Исходные данные:
━━━━━━━━
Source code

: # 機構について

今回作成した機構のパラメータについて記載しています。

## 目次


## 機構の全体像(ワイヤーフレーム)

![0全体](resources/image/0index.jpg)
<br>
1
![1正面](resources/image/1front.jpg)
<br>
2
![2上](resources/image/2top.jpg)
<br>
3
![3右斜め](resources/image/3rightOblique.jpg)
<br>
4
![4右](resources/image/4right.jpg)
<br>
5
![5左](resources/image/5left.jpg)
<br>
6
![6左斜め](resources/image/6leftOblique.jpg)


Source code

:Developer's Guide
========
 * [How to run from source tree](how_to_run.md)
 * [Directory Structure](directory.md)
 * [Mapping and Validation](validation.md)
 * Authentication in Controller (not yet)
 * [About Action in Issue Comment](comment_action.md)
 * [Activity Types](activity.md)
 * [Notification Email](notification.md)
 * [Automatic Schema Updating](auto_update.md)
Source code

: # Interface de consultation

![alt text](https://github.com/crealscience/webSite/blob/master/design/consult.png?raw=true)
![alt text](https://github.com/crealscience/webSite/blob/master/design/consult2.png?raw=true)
━━━━━━━━
Что нужно сделать: Подсчитайте строки записей выше, в которых встречается слово «true». В ответе укажите только число.

Ответ к заданию: 2